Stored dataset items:
━━━━━━
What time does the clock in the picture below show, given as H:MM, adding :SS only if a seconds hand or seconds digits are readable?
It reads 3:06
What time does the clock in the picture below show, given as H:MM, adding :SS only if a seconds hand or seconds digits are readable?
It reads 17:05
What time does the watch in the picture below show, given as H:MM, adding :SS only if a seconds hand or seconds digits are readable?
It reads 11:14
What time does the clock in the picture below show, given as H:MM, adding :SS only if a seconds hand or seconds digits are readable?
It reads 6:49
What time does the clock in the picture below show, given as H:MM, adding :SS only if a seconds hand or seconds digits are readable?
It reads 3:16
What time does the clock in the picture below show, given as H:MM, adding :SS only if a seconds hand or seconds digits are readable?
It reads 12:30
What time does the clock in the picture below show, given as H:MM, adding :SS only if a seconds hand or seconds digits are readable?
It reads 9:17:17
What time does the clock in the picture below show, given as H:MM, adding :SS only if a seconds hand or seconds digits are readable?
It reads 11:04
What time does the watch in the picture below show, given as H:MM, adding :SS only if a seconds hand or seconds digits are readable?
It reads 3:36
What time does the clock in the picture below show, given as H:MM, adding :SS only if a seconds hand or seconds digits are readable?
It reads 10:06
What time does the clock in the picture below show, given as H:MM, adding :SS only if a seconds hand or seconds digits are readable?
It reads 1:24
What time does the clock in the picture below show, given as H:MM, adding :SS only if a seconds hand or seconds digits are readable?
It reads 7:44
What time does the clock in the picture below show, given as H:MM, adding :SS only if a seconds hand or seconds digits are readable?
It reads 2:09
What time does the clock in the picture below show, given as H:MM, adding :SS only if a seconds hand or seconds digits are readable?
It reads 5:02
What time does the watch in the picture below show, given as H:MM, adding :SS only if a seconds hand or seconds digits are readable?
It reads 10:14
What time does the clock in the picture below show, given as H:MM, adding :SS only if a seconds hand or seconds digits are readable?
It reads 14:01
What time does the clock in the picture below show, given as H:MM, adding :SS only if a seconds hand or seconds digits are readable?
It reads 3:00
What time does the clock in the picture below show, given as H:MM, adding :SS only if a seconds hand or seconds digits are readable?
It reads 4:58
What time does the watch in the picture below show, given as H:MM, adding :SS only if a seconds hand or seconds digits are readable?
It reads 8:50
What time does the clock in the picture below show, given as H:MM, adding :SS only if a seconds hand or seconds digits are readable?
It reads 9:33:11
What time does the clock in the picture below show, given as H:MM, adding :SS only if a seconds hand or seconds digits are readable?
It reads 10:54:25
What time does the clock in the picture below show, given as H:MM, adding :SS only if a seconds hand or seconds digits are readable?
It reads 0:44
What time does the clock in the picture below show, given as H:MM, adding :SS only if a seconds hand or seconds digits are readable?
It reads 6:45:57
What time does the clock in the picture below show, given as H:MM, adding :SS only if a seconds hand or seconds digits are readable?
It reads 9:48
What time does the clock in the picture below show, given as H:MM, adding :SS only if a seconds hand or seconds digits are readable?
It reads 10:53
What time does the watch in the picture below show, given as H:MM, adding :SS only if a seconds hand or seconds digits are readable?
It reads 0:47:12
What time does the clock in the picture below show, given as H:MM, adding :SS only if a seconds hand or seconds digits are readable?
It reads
━━━━━━
Can you copy all of the material above, line for line, without changing a single character?

▶ **Solution to the problem**
What time does the clock in the picture below show, given as H:MM, adding :SS only if a seconds hand or seconds digits are readable?
It reads 3:06
What time does the clock in the picture below show, given as H:MM, adding :SS only if a seconds hand or seconds digits are readable?
It reads 17:05
What time does the watch in the picture below show, given as H:MM, adding :SS only if a seconds hand or seconds digits are readable?
It reads 11:14
What time does the clock in the picture below show, given as H:MM, adding :SS only if a seconds hand or seconds digits are readable?
It reads 6:49
What time does the clock in the picture below show, given as H:MM, adding :SS only if a seconds hand or seconds digits are readable?
It reads 3:16
What time does the clock in the picture below show, given as H:MM, adding :SS only if a seconds hand or seconds digits are readable?
It reads 12:30
What time does the clock in the picture below show, given as H:MM, adding :SS only if a seconds hand or seconds digits are readable?
It reads 9:17:17
What time does the clock in the picture below show, given as H:MM, adding :SS only if a seconds hand or seconds digits are readable?
It reads 11:04
What time does the watch in the picture below show, given as H:MM, adding :SS only if a seconds hand or seconds digits are readable?
It reads 3:36
What time does the clock in the picture below show, given as H:MM, adding :SS only if a seconds hand or seconds digits are readable?
It reads 10:06
What time does the clock in the picture below show, given as H:MM, adding :SS only if a seconds hand or seconds digits are readable?
It reads 1:24
What time does the clock in the picture below show, given as H:MM, adding :SS only if a seconds hand or seconds digits are readable?
It reads 7:44
What time does the clock in the picture below show, given as H:MM, adding :SS only if a seconds hand or seconds digits are readable?
It reads 2:09
What time does the clock in the picture below show, given as H:MM, adding :SS only if a seconds hand or seconds digits are readable?
It reads 5:02
What time does the watch in the picture below show, given as H:MM, adding :SS only if a seconds hand or seconds digits are readable?
It reads 10:14
What time does the clock in the picture below show, given as H:MM, adding :SS only if a seconds hand or seconds digits are readable?
It reads 14:01
What time does the clock in the picture below show, given as H:MM, adding :SS only if a seconds hand or seconds digits are readable?
It reads 3:00
What time does the clock in the picture below show, given as H:MM, adding :SS only if a seconds hand or seconds digits are readable?
It reads 4:58
What time does the watch in the picture below show, given as H:MM, adding :SS only if a seconds hand or seconds digits are readable?
It reads 8:50
What time does the clock in the picture below show, given as H:MM, adding :SS only if a seconds hand or seconds digits are readable?
It reads 9:33:11
What time does the clock in the picture below show, given as H:MM, adding :SS only if a seconds hand or seconds digits are readable?
It reads 10:54:25
What time does the clock in the picture below show, given as H:MM, adding :SS only if a seconds hand or seconds digits are readable?
It reads 0:44
What time does the clock in the picture below show, given as H:MM, adding :SS only if a seconds hand or seconds digits are readable?
It reads 6:45:57
What time does the clock in the picture below show, given as H:MM, adding :SS only if a seconds hand or seconds digits are readable?
It reads 9:48
What time does the clock in the picture below show, given as H:MM, adding :SS only if a seconds hand or seconds digits are readable?
It reads 10:53
What time does the watch in the picture below show, given as H:MM, adding :SS only if a seconds hand or seconds digits are readable?
It reads 0:47:12
What time does the clock in the picture below show, given as H:MM, adding :SS only if a seconds hand or seconds digits are readable?
It reads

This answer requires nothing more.